— Instrucción de trabajo —
Responda, a partir del fragmento sobre el mercado eléctrico, estas preguntas:
(a) ¿Con qué tesis declara coincidir quien escribe?
(b) Según lo que se sigue insistiendo, ¿cuál es la culpa de que no exista un mercado competitivo y eficiente?
(c) ¿Qué tipo de mercado se menciona en relación con el sistema de fijación de precios?

Y con este párrafo empalmo con otro aspecto con el que tampoco estoy de acuerdo, que es seguir insistiendo, sin mayor reflexión, en que la culpa de que no exista un mercado competitivo y eficiente es precisamente que haya tarifas que no reflejan el coste real y que suponen subvenciones cruzadas encubiertas. Para empezar, aclarar que coincido con la tesis de que o hay tarifa o hay mercado, pero no con el supuesto de que ya hay un mercado eléctrico eficiente operando al menos en términos europeos ni con la tesis de que el sistema de fijación de precios en el mercado tipo pool marginal mandatario sea la única y autentica referencia de precios eléctricos resultado de competencia real entre los proveedores.

— Listado de entradas —
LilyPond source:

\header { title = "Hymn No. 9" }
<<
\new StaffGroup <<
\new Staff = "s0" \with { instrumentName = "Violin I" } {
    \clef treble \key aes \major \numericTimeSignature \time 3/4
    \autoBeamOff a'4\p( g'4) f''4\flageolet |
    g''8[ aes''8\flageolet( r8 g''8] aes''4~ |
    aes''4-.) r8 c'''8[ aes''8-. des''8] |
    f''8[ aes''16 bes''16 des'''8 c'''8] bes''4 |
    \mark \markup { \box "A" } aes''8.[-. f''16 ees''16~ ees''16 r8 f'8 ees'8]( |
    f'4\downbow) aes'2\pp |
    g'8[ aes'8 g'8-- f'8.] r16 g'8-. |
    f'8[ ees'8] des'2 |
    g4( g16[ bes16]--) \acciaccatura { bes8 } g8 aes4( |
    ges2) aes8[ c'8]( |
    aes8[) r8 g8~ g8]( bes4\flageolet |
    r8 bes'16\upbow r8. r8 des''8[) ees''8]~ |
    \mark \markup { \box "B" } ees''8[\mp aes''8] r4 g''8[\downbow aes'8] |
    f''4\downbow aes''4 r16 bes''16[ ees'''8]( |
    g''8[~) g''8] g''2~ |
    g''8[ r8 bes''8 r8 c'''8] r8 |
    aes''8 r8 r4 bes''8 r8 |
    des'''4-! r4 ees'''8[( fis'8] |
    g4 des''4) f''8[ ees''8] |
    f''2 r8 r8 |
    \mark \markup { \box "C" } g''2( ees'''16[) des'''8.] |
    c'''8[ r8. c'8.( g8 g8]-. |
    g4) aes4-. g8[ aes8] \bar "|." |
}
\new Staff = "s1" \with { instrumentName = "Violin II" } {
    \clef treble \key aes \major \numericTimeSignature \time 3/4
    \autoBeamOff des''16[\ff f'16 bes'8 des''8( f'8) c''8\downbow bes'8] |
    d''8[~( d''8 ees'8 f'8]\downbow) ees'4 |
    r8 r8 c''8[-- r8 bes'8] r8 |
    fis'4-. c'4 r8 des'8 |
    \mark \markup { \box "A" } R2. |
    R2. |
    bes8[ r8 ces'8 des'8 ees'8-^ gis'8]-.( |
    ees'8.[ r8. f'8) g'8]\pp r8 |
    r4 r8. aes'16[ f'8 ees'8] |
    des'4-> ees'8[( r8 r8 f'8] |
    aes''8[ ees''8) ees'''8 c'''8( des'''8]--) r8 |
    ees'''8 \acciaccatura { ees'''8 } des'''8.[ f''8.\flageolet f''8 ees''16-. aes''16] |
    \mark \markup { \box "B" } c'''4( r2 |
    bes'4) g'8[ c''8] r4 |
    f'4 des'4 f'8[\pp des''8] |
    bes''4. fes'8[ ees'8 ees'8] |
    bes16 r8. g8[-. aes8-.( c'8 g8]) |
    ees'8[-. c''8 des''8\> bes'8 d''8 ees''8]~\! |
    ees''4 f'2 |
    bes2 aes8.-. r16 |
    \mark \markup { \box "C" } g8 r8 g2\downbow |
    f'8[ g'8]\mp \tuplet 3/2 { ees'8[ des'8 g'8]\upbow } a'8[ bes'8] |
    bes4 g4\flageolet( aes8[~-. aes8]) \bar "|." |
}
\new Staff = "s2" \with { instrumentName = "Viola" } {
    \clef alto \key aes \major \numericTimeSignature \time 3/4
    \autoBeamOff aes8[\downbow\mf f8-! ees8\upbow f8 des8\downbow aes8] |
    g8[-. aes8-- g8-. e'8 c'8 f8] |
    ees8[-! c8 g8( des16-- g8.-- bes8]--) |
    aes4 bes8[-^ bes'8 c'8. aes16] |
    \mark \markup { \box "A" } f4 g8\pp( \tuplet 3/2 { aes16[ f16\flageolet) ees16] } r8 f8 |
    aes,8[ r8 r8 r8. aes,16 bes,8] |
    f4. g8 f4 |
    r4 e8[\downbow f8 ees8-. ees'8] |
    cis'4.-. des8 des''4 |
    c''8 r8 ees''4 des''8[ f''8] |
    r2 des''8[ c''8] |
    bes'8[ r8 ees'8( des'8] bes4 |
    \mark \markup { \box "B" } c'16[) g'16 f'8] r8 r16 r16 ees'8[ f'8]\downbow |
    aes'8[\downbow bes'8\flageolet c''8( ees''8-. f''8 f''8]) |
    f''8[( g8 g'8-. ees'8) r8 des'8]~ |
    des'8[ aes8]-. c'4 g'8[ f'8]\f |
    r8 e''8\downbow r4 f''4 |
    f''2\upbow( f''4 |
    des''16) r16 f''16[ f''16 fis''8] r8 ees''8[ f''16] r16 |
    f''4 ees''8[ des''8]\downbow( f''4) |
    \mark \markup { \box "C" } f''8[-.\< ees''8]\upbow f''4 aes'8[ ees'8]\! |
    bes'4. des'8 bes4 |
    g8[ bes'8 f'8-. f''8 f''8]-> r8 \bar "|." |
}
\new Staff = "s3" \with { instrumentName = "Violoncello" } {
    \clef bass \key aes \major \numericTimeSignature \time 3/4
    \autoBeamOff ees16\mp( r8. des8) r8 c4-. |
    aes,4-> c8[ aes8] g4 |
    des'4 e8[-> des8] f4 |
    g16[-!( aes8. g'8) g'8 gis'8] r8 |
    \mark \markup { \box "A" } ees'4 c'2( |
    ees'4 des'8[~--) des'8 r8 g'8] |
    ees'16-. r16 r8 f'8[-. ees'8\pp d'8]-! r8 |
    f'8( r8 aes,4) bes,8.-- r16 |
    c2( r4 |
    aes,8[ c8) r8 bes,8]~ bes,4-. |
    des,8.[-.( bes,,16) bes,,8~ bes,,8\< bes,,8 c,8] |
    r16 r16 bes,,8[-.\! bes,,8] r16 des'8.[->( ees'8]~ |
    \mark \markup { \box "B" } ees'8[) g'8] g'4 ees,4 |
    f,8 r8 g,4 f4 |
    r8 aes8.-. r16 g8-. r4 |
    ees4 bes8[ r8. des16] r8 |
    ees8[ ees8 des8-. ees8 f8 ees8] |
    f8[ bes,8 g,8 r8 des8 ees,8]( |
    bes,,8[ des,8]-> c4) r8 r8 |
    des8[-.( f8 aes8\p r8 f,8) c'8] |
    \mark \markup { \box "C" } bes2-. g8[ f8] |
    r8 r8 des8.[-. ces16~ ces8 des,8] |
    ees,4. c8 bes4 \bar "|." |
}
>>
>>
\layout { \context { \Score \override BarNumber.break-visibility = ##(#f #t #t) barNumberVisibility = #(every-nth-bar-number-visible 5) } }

— Espacio de respuesta —
(a) Con la tesis de que o hay tarifa o hay mercado.
(b) Que haya tarifas que no reflejan el coste real y que suponen subvenciones cruzadas encubiertas.
(c) El mercado tipo pool marginal mandatario.